Far too many people in the UK have an overblown view of their own skill levels, according to new research, leaving firms with managers who cannot manage and employees who just cannot do the job.
A study by consultants Life Orientations Ltd (LIFO) based on 1,100 assessments of managers and employees across the UK concludes that a quarter of managers and employees are actively deceiving themselves in terms of their ability.
More concerning, a further one in five are oblivious to their weaknesses.
According to LIFO director Bridget Biggar, almost half of people in the UK, many in influential positions, are effectively living a lie in terms of their ability. This problem is compounded by systemic weaknesses in recruitment procedures that lead to heavy cost for British business.
"There are large numbers of managers in the UK who can't manage, can't listen and can't control, get too involved and can't delegate, get their priorities wrong, confuse colleagues and lose sight of their longer-term objectives.
"In many cases the situation has arisen because their seniors have accepted CVs or by-the-book interview responses at face value causing weaknesses to be built in to their management and passed on to staff," she said.

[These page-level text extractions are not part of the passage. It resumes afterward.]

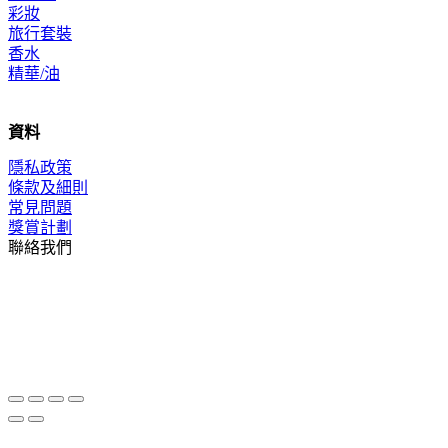
彩妝
旅行套裝
香水
精華/油
資料
隱私政策
條款及細則
常見問題
獎賞計劃
聯絡我們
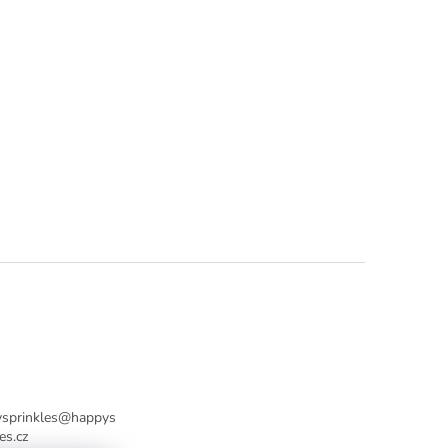
sprinkles
@
happys
es.cz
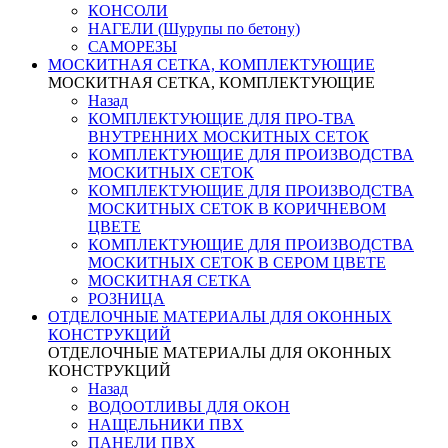
КОНСОЛИ
НАГЕЛИ (Шурупы по бетону)
САМОРЕЗЫ
МОСКИТНАЯ СЕТКА, КОМПЛЕКТУЮЩИЕ
МОСКИТНАЯ СЕТКА, КОМПЛЕКТУЮЩИЕ
Назад
КОМПЛЕКТУЮЩИЕ ДЛЯ ПРО-ТВА
ВНУТРЕННИХ МОСКИТНЫХ СЕТОК
КОМПЛЕКТУЮЩИЕ ДЛЯ ПРОИЗВОДСТВА
МОСКИТНЫХ СЕТОК
КОМПЛЕКТУЮЩИЕ ДЛЯ ПРОИЗВОДСТВА
МОСКИТНЫХ СЕТОК В КОРИЧНЕВОМ
ЦВЕТЕ
КОМПЛЕКТУЮЩИЕ ДЛЯ ПРОИЗВОДСТВА
МОСКИТНЫХ СЕТОК В СЕРОМ ЦВЕТЕ
МОСКИТНАЯ СЕТКА
РОЗНИЦА
ОТДЕЛОЧНЫЕ МАТЕРИАЛЫ ДЛЯ ОКОННЫХ
КОНСТРУКЦИЙ
ОТДЕЛОЧНЫЕ МАТЕРИАЛЫ ДЛЯ ОКОННЫХ
КОНСТРУКЦИЙ
Назад
ВОДООТЛИВЫ ДЛЯ ОКОН
НАЩЕЛЬНИКИ ПВХ
ПАНЕЛИ ПВХ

The thrust of the LIFO report is echoed in research carried out by Professor Stephen Nickell of the London School of Economics.
He found that the lower end of Britain's skills base is uniquely large in relation to the rest of northern Europe.
Speaking to BBC Radio, the professor said: "For a long period our education system has just not been geared up to getting the people in the lower half of the ability range up to a decent level of education.
Professor Nickell said that while he believed the government has recognised the problem and is seeking solutions to it, particularly in the primary system, "I fear that there is a long way to go."
Given Britain's link between high levels of relative poverty and low skills, it is "absolutely vital" to continue efforts in this regard, he said.